> Task instructions
Here are records with pictures in them. Copy all of them exactly and leave the pictures out.

- Opening Delimiter -

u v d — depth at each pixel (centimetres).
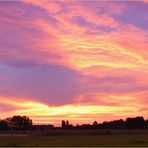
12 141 9462
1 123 14262
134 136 11438
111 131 12700
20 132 12456
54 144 8594
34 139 10919
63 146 7988
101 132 12712
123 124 13425
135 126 13288
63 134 12638
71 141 9531
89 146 7919
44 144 8675
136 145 7738
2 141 9538
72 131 12431
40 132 12531
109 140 9612
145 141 8862
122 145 7806
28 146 7994
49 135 11944
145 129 12975
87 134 12494
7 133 12631
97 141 9250
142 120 13588
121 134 12731
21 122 14362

- Closing Delimiter -

> Task output
u v d — depth at each pixel (centimetres).
12 141 9462
1 123 14262
134 136 11438
111 131 12700
20 132 12456
54 144 8594
34 139 10919
63 146 7988
101 132 12712
123 124 13425
135 126 13288
63 134 12638
71 141 9531
89 146 7919
44 144 8675
136 145 7738
2 141 9538
72 131 12431
40 132 12531
109 140 9612
145 141 8862
122 145 7806
28 146 7994
49 135 11944
145 129 12975
87 134 12494
7 133 12631
97 141 9250
142 120 13588
121 134 12731
21 122 14362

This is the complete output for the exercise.